Bird flu is continuing to ravage the North west of France as British shoots make contingency plans.
Data released by the French agriculture ministry showed that in the last week of March, cases in the main gamebird rearing areas of Vendée and Loire Atlantique continued to increase, though the rate of increase appears to be slowing. Shooting Times understands that these figures are likely to go on rising for some time, as a sizeable backlog of cases are checked and confirmed by French veterinary authorities.
As cases continue to increase it has become clear that hopes that imports of chicks and eggs may start in early June are at best optimistic. Where a premises has had an outbreak, the period from the slaughter of affected birds to restocking is over 50 days. An estimated three to four weeks will then be needed to prepare any eggs for export, with chicks taking another three to four weeks. However given the scale of culls, it remains unclear whether there will be adequate breeding stock to ensure that egg and chick production will be possible at scale this year.
Even when an individual premises is unaffected, a period of 21 days with no new cases will be required in affected areas before exports can resume. Gamekeepers and shoot operators were not keen to discuss their difficulties getting birds on the record. This is a key period for securing bookings and operators were concerned that potential customers may be scared away. However speaking on condition of anonymity one gamekeeper told us: “Partridges are almost impossible to get at the moment, pheasants are difficult and prices are well up, but there are farms supplying them from UK stock.”
This analysis seemed to be broadly supported with several shoots telling us that they were not able to book partridge poults, but that pheasants were still available. UK producers have been accessing Spanish and Polish-produced eggs as well as those from parts of France not currently affected by the outbreak. Home production of eggs also appears to have increased sharply.

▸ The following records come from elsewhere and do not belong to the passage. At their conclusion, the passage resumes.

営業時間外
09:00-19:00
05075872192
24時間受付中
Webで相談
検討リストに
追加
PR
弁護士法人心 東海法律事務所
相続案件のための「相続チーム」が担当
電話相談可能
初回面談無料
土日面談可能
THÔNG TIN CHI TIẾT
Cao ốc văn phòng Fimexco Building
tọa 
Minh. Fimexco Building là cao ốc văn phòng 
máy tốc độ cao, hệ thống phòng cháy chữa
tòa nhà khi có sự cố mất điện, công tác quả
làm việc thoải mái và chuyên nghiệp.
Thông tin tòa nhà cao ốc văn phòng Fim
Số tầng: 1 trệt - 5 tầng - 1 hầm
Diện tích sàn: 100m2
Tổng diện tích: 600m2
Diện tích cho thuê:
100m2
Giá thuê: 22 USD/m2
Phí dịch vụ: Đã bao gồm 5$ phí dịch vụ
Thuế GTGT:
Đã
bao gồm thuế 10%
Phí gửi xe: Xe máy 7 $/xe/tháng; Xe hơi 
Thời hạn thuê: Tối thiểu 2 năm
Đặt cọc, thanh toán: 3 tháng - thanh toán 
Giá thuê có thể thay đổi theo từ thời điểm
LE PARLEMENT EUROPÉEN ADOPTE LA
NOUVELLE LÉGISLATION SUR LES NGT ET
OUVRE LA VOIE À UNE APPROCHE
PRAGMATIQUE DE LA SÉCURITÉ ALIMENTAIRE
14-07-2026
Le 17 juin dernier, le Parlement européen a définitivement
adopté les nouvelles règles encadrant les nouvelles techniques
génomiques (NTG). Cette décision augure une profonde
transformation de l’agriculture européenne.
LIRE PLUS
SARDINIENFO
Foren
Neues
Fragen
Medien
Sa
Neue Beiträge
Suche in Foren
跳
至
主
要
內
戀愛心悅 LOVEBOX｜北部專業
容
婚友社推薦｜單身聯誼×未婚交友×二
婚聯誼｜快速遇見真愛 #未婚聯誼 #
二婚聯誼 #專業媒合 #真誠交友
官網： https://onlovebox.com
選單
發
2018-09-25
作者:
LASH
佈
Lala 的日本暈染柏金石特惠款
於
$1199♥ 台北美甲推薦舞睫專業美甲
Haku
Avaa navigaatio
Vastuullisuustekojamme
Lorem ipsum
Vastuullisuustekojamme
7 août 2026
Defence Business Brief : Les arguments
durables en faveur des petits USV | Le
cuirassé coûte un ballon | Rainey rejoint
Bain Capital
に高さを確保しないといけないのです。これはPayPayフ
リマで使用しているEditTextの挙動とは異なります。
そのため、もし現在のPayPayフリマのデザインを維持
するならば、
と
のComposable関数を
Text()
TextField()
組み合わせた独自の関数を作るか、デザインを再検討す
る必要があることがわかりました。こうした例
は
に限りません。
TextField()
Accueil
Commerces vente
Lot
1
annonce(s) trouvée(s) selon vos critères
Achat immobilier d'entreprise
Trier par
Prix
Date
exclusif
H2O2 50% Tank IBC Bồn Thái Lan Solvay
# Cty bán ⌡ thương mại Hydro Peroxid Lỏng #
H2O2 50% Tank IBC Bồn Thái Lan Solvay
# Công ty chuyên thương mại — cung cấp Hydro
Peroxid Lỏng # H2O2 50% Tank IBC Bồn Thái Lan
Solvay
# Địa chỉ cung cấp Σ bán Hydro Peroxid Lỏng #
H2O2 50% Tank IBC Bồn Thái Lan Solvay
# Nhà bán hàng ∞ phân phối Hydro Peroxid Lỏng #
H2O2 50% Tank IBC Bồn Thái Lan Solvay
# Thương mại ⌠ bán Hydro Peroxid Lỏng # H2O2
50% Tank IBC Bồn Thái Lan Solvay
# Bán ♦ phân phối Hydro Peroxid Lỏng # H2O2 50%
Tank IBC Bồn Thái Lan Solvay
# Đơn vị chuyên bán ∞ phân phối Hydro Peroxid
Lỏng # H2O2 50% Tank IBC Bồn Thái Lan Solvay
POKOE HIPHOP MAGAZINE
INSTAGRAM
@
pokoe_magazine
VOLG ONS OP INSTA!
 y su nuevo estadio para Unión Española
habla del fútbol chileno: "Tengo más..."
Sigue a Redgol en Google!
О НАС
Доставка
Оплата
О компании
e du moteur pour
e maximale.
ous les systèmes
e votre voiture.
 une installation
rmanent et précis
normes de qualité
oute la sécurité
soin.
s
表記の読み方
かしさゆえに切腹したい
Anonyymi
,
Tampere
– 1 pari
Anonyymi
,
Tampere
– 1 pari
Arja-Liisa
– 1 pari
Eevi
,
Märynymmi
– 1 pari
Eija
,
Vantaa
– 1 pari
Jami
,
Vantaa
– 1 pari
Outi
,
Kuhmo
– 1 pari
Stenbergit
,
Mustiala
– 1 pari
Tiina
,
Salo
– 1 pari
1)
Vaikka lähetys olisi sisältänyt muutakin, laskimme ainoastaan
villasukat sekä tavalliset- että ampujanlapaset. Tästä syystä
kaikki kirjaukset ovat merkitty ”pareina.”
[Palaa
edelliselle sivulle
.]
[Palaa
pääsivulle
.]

How successful this will be in closing the gap in the market remains to be seen.
Unfortunately a curtailing of shoot calendars has led to some job losses in the gamekeeping community. However the feared large scale job losses do not appear to have materialised.
In good news for shoots the prices of both wheat and oil have stabilised and are showing signs of dropping after a wave of Covid hit China and peace talks in Ukraine made progress. News of potentially increasing supply and falling demand saw oil drop by around $4 per barrel and wheat prices lost £6.75 per tonne over the weekend.